Task directions>
For each record below, give an exact transcription.

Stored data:
[Start of section]
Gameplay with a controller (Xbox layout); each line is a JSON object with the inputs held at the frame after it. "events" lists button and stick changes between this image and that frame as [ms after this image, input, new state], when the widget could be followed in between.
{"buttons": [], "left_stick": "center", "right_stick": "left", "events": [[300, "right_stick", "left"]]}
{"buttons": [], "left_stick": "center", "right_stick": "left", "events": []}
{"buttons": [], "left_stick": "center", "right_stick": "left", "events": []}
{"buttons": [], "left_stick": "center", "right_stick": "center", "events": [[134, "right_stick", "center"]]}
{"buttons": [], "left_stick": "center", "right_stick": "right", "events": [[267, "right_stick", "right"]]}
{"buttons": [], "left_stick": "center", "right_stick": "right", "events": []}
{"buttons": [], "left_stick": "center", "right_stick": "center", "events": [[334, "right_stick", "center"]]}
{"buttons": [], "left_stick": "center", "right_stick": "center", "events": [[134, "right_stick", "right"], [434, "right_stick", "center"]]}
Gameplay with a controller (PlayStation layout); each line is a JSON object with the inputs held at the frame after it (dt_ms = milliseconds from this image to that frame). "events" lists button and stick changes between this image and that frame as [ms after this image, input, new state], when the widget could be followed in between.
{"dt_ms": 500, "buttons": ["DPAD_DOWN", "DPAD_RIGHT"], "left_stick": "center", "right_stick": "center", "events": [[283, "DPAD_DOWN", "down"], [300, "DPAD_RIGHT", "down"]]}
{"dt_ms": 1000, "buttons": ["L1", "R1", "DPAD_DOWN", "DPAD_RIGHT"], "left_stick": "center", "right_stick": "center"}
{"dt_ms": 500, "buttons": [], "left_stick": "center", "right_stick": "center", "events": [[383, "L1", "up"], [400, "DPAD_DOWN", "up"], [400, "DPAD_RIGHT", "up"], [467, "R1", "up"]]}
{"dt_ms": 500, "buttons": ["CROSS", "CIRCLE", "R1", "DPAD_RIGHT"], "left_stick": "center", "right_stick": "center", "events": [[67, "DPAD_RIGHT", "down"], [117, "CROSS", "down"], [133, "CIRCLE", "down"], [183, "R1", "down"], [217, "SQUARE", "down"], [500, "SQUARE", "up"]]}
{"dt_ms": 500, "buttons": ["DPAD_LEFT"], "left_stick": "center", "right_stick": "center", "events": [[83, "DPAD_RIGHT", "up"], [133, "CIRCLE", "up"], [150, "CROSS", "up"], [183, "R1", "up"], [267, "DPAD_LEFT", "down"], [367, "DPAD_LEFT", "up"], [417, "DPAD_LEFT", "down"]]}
[End of section]
Result>
Gameplay with a controller (Xbox layout); each line is a JSON object with the inputs held at the frame after it. "events" lists button and stick changes between this image and that frame as [ms after this image, input, new state], when the widget could be followed in between.
{"buttons": [], "left_stick": "center", "right_stick": "left", "events": [[300, "right_stick", "left"]]}
{"buttons": [], "left_stick": "center", "right_stick": "left", "events": []}
{"buttons": [], "left_stick": "center", "right_stick": "left", "events": []}
{"buttons": [], "left_stick": "center", "right_stick": "center", "events": [[134, "right_stick", "center"]]}
{"buttons": [], "left_stick": "center", "right_stick": "right", "events": [[267, "right_stick", "right"]]}
{"buttons": [], "left_stick": "center", "right_stick": "right", "events": []}
{"buttons": [], "left_stick": "center", "right_stick": "center", "events": [[334, "right_stick", "center"]]}
{"buttons": [], "left_stick": "center", "right_stick": "center", "events": [[134, "right_stick", "right"], [434, "right_stick", "center"]]}
Gameplay with a controller (PlayStation layout); each line is a JSON object with the inputs held at the frame after it (dt_ms = milliseconds from this image to that frame). "events" lists button and stick changes between this image and that frame as [ms after this image, input, new state], when the widget could be followed in between.
{"dt_ms": 500, "buttons": ["DPAD_DOWN", "DPAD_RIGHT"], "left_stick": "center", "right_stick": "center", "events": [[283, "DPAD_DOWN", "down"], [300, "DPAD_RIGHT", "down"]]}
{"dt_ms": 1000, "buttons": ["L1", "R1", "DPAD_DOWN", "DPAD_RIGHT"], "left_stick": "center", "right_stick": "center"}
{"dt_ms": 500, "buttons": [], "left_stick": "center", "right_stick": "center", "events": [[383, "L1", "up"], [400, "DPAD_DOWN", "up"], [400, "DPAD_RIGHT", "up"], [467, "R1", "up"]]}
{"dt_ms": 500, "buttons": ["CROSS", "CIRCLE", "R1", "DPAD_RIGHT"], "left_stick": "center", "right_stick": "center", "events": [[67, "DPAD_RIGHT", "down"], [117, "CROSS", "down"], [133, "CIRCLE", "down"], [183, "R1", "down"], [217, "SQUARE", "down"], [500, "SQUARE", "up"]]}
{"dt_ms": 500, "buttons": ["DPAD_LEFT"], "left_stick": "center", "right_stick": "center", "events": [[83, "DPAD_RIGHT", "up"], [133, "CIRCLE", "up"], [150, "CROSS", "up"], [183, "R1", "up"], [267, "DPAD_LEFT", "down"], [367, "DPAD_LEFT", "up"], [417, "DPAD_LEFT", "down"]]}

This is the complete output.